Try it:
Repeat all of the material exactly, with no line missing.

Material provided:
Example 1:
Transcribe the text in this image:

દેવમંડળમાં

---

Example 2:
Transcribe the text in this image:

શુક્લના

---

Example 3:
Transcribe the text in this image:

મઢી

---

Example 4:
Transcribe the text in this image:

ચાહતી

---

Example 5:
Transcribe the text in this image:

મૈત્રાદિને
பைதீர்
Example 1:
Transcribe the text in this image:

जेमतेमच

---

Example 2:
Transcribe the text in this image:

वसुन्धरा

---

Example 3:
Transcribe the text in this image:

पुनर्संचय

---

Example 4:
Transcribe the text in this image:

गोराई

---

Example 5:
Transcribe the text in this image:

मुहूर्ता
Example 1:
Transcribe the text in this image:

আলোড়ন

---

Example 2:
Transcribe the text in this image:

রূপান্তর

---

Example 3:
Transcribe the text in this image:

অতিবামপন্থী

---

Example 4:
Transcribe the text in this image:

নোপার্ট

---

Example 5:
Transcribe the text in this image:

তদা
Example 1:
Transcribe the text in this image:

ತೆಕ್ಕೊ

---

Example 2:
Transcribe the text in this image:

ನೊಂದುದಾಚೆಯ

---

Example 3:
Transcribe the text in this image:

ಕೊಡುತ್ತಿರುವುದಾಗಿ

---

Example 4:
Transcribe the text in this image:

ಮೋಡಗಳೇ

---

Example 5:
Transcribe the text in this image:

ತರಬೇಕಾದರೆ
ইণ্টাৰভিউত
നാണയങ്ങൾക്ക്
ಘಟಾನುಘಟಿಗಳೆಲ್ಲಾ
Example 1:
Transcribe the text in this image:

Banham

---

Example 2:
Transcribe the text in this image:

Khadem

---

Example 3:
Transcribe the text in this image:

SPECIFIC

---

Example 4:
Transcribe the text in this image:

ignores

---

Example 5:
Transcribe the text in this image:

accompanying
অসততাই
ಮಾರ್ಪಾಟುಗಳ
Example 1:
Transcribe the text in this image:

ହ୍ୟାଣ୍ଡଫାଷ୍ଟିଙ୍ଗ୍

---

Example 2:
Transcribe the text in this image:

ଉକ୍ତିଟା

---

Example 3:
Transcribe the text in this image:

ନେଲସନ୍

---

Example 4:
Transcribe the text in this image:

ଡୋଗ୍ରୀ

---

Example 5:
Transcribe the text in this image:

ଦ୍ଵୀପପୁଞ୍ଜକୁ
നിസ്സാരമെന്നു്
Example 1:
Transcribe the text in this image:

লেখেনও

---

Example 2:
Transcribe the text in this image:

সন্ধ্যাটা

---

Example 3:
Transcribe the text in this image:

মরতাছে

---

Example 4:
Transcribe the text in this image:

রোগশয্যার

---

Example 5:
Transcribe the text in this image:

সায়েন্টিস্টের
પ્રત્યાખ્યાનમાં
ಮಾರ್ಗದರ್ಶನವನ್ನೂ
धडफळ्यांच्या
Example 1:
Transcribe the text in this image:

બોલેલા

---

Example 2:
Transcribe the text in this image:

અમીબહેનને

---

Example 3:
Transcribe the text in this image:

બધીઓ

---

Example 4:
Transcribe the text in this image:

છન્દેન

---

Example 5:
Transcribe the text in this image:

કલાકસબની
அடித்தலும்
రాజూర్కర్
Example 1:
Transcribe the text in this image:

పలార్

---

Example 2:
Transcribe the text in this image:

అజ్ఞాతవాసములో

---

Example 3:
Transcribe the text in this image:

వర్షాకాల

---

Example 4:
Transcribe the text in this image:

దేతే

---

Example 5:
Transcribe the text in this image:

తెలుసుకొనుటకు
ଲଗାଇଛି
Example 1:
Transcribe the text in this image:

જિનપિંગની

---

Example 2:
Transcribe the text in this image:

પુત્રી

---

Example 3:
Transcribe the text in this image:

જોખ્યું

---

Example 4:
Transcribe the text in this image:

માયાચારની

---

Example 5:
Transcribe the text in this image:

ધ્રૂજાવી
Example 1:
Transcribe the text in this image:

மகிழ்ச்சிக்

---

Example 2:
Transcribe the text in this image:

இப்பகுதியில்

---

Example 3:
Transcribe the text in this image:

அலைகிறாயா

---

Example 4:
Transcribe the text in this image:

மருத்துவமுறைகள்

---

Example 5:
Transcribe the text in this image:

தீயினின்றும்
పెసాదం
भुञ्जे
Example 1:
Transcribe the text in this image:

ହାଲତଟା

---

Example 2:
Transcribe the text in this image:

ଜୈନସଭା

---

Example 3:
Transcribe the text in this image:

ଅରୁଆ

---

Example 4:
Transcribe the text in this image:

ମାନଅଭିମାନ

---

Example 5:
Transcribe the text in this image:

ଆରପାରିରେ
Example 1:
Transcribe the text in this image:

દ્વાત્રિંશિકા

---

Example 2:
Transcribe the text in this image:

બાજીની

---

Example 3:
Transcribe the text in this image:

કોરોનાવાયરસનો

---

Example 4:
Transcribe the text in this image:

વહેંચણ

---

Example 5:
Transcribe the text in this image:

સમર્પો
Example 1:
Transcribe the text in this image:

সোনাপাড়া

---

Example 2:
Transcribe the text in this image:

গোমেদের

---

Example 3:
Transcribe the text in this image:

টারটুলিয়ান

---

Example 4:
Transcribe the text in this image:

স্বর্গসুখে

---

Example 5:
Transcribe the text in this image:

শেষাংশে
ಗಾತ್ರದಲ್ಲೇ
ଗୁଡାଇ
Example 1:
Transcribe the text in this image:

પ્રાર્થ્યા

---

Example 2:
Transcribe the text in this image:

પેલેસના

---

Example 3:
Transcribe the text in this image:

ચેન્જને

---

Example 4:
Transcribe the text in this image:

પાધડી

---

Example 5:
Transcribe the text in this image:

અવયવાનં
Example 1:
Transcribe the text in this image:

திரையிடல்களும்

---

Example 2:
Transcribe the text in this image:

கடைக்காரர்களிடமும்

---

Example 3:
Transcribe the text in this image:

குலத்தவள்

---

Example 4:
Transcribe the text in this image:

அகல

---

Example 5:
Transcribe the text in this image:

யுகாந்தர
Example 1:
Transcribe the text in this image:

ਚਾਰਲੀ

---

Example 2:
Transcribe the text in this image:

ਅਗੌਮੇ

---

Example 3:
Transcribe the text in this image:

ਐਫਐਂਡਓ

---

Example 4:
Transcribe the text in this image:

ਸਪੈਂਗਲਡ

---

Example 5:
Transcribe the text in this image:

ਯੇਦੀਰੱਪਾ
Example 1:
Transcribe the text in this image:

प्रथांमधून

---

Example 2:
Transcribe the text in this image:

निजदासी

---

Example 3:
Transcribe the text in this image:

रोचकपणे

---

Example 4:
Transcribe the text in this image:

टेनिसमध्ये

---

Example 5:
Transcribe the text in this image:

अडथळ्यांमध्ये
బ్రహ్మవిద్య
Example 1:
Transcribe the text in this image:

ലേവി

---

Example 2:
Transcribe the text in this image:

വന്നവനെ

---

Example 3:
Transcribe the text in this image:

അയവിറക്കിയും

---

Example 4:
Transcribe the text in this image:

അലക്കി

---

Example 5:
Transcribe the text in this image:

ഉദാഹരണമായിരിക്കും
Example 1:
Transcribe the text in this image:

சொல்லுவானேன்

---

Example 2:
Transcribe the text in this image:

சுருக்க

Response:
Example 1:
Transcribe the text in this image:

દેવમંડળમાં

---

Example 2:
Transcribe the text in this image:

શુક્લના

---

Example 3:
Transcribe the text in this image:

મઢી

---

Example 4:
Transcribe the text in this image:

ચાહતી

---

Example 5:
Transcribe the text in this image:

મૈત્રાદિને
பைதீர்
Example 1:
Transcribe the text in this image:

जेमतेमच

---

Example 2:
Transcribe the text in this image:

वसुन्धरा

---

Example 3:
Transcribe the text in this image:

पुनर्संचय

---

Example 4:
Transcribe the text in this image:

गोराई

---

Example 5:
Transcribe the text in this image:

मुहूर्ता
Example 1:
Transcribe the text in this image:

আলোড়ন

---

Example 2:
Transcribe the text in this image:

রূপান্তর

---

Example 3:
Transcribe the text in this image:

অতিবামপন্থী

---

Example 4:
Transcribe the text in this image:

নোপার্ট

---

Example 5:
Transcribe the text in this image:

তদা
Example 1:
Transcribe the text in this image:

ತೆಕ್ಕೊ

---

Example 2:
Transcribe the text in this image:

ನೊಂದುದಾಚೆಯ

---

Example 3:
Transcribe the text in this image:

ಕೊಡುತ್ತಿರುವುದಾಗಿ

---

Example 4:
Transcribe the text in this image:

ಮೋಡಗಳೇ

---

Example 5:
Transcribe the text in this image:

ತರಬೇಕಾದರೆ
ইণ্টাৰভিউত
നാണയങ്ങൾക്ക്
ಘಟಾನುಘಟಿಗಳೆಲ್ಲಾ
Example 1:
Transcribe the text in this image:

Banham

---

Example 2:
Transcribe the text in this image:

Khadem

---

Example 3:
Transcribe the text in this image:

SPECIFIC

---

Example 4:
Transcribe the text in this image:

ignores

---

Example 5:
Transcribe the text in this image:

accompanying
অসততাই
ಮಾರ್ಪಾಟುಗಳ
Example 1:
Transcribe the text in this image:

ହ୍ୟାଣ୍ଡଫାଷ୍ଟିଙ୍ଗ୍

---

Example 2:
Transcribe the text in this image:

ଉକ୍ତିଟା

---

Example 3:
Transcribe the text in this image:

ନେଲସନ୍

---

Example 4:
Transcribe the text in this image:

ଡୋଗ୍ରୀ

---

Example 5:
Transcribe the text in this image:

ଦ୍ଵୀପପୁଞ୍ଜକୁ
നിസ്സാരമെന്നു്
Example 1:
Transcribe the text in this image:

লেখেনও

---

Example 2:
Transcribe the text in this image:

সন্ধ্যাটা

---

Example 3:
Transcribe the text in this image:

মরতাছে

---

Example 4:
Transcribe the text in this image:

রোগশয্যার

---

Example 5:
Transcribe the text in this image:

সায়েন্টিস্টের
પ્રત્યાખ્યાનમાં
ಮಾರ್ಗದರ್ಶನವನ್ನೂ
धडफळ्यांच्या
Example 1:
Transcribe the text in this image:

બોલેલા

---

Example 2:
Transcribe the text in this image:

અમીબહેનને

---

Example 3:
Transcribe the text in this image:

બધીઓ

---

Example 4:
Transcribe the text in this image:

છન્દેન

---

Example 5:
Transcribe the text in this image:

કલાકસબની
அடித்தலும்
రాజూర్కర్
Example 1:
Transcribe the text in this image:

పలార్

---

Example 2:
Transcribe the text in this image:

అజ్ఞాతవాసములో

---

Example 3:
Transcribe the text in this image:

వర్షాకాల

---

Example 4:
Transcribe the text in this image:

దేతే

---

Example 5:
Transcribe the text in this image:

తెలుసుకొనుటకు
ଲଗାଇଛି
Example 1:
Transcribe the text in this image:

જિનપિંગની

---

Example 2:
Transcribe the text in this image:

પુત્રી

---

Example 3:
Transcribe the text in this image:

જોખ્યું

---

Example 4:
Transcribe the text in this image:

માયાચારની

---

Example 5:
Transcribe the text in this image:

ધ્રૂજાવી
Example 1:
Transcribe the text in this image:

மகிழ்ச்சிக்

---

Example 2:
Transcribe the text in this image:

இப்பகுதியில்

---

Example 3:
Transcribe the text in this image:

அலைகிறாயா

---

Example 4:
Transcribe the text in this image:

மருத்துவமுறைகள்

---

Example 5:
Transcribe the text in this image:

தீயினின்றும்
పెసాదం
भुञ्जे
Example 1:
Transcribe the text in this image:

ହାଲତଟା

---

Example 2:
Transcribe the text in this image:

ଜୈନସଭା

---

Example 3:
Transcribe the text in this image:

ଅରୁଆ

---

Example 4:
Transcribe the text in this image:

ମାନଅଭିମାନ

---

Example 5:
Transcribe the text in this image:

ଆରପାରିରେ
Example 1:
Transcribe the text in this image:

દ્વાત્રિંશિકા

---

Example 2:
Transcribe the text in this image:

બાજીની

---

Example 3:
Transcribe the text in this image:

કોરોનાવાયરસનો

---

Example 4:
Transcribe the text in this image:

વહેંચણ

---

Example 5:
Transcribe the text in this image:

સમર્પો
Example 1:
Transcribe the text in this image:

সোনাপাড়া

---

Example 2:
Transcribe the text in this image:

গোমেদের

---

Example 3:
Transcribe the text in this image:

টারটুলিয়ান

---

Example 4:
Transcribe the text in this image:

স্বর্গসুখে

---

Example 5:
Transcribe the text in this image:

শেষাংশে
ಗಾತ್ರದಲ್ಲೇ
ଗୁଡାଇ
Example 1:
Transcribe the text in this image:

પ્રાર્થ્યા

---

Example 2:
Transcribe the text in this image:

પેલેસના

---

Example 3:
Transcribe the text in this image:

ચેન્જને

---

Example 4:
Transcribe the text in this image:

પાધડી

---

Example 5:
Transcribe the text in this image:

અવયવાનં
Example 1:
Transcribe the text in this image:

திரையிடல்களும்

---

Example 2:
Transcribe the text in this image:

கடைக்காரர்களிடமும்

---

Example 3:
Transcribe the text in this image:

குலத்தவள்

---

Example 4:
Transcribe the text in this image:

அகல

---

Example 5:
Transcribe the text in this image:

யுகாந்தர
Example 1:
Transcribe the text in this image:

ਚਾਰਲੀ

---

Example 2:
Transcribe the text in this image:

ਅਗੌਮੇ

---

Example 3:
Transcribe the text in this image:

ਐਫਐਂਡਓ

---

Example 4:
Transcribe the text in this image:

ਸਪੈਂਗਲਡ

---

Example 5:
Transcribe the text in this image:

ਯੇਦੀਰੱਪਾ
Example 1:
Transcribe the text in this image:

प्रथांमधून

---

Example 2:
Transcribe the text in this image:

निजदासी

---

Example 3:
Transcribe the text in this image:

रोचकपणे

---

Example 4:
Transcribe the text in this image:

टेनिसमध्ये

---

Example 5:
Transcribe the text in this image:

अडथळ्यांमध्ये
బ్రహ్మవిద్య
Example 1:
Transcribe the text in this image:

ലേവി

---

Example 2:
Transcribe the text in this image:

വന്നവനെ

---

Example 3:
Transcribe the text in this image:

അയവിറക്കിയും

---

Example 4:
Transcribe the text in this image:

അലക്കി

---

Example 5:
Transcribe the text in this image:

ഉദാഹരണമായിരിക്കും
Example 1:
Transcribe the text in this image:

சொல்லுவானேன்

---

Example 2:
Transcribe the text in this image:

சுருக்க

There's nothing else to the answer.